An $N \log N$ Parallel Fast Direct Solver for Kernel Matrices
This work provides a scalable solution for the computational bottleneck of kernel matrix factorization in machine learning and non-parametric statistics, addressing large-scale problems that were previously intractable.
The authors present a parallel fast direct solver for kernel matrices that achieves O(N log N) work for factorization and linear system solving, enabling factorization of an 11M×11M matrix in 2 minutes on 3,072 cores and a 4.5M×4.5M matrix in 1 minute on 4,352 cores.

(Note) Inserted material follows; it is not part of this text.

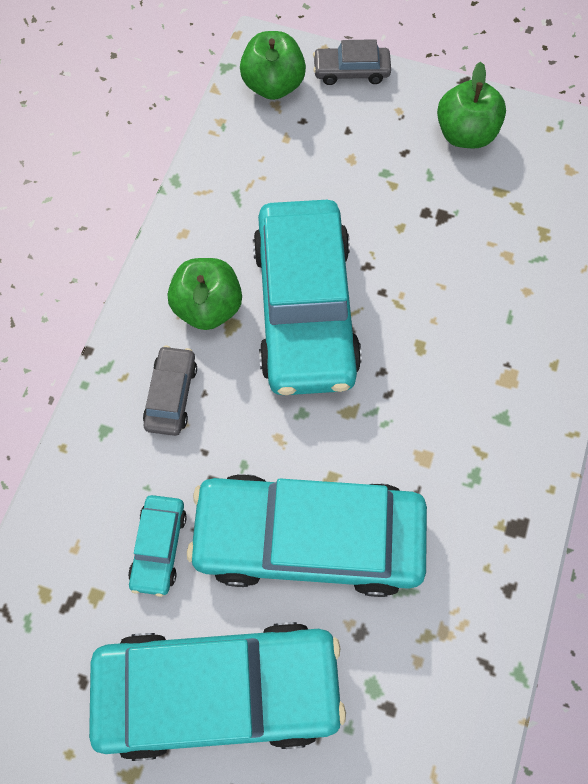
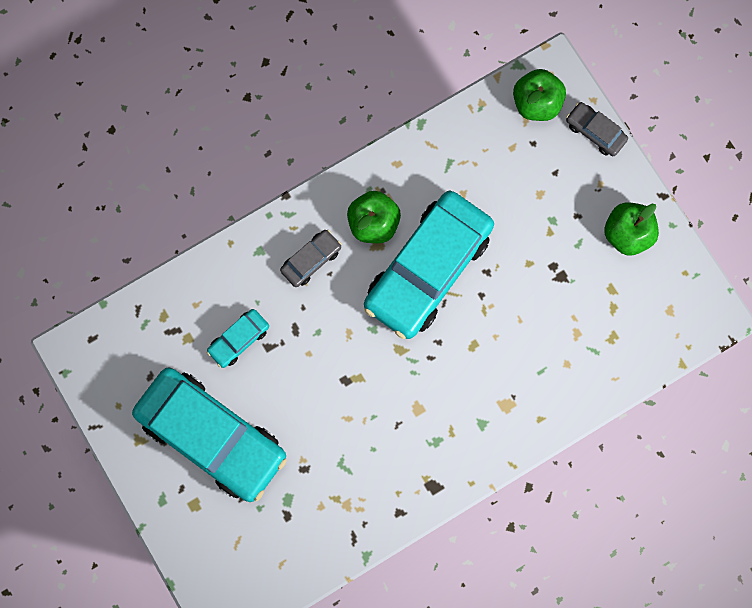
camera: 40 degrees right, 10 degrees up
(308, 538) = (319, 399): turquoise car -> none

Kernel matrices appear in machine learning and non-parametric statistics. Given $N$ points in $d$ dimensions and a kernel function that requires $\mathcal{O}(d)$ work to evaluate, we present an $\mathcal{O}(dN\log N)$-work algorithm for the approximate factorization of a regularized kernel matrix, a common computational bottleneck in the training phase of a learning task. With this factorization, solving a linear system with a kernel matrix can be done with $\mathcal{O}(N\log N)$ work. Our algorithm only requires kernel evaluations and does not require that the kernel matrix admits an efficient global low rank approximation. Instead our factorization only assumes low-rank properties for the off-diagonal blocks under an appropriate row and column ordering. We also present a hybrid method that, when the factorization is prohibitively expensive, combines a partial factorization with iterative methods. As a highlight, we are able to approximately factorize a dense $11M\times11M$ kernel matrix in 2 minutes on 3,072 x86 "Haswell" cores and a $4.5M\times4.5M$ matrix in 1 minute using 4,352 "Knights Landing" cores.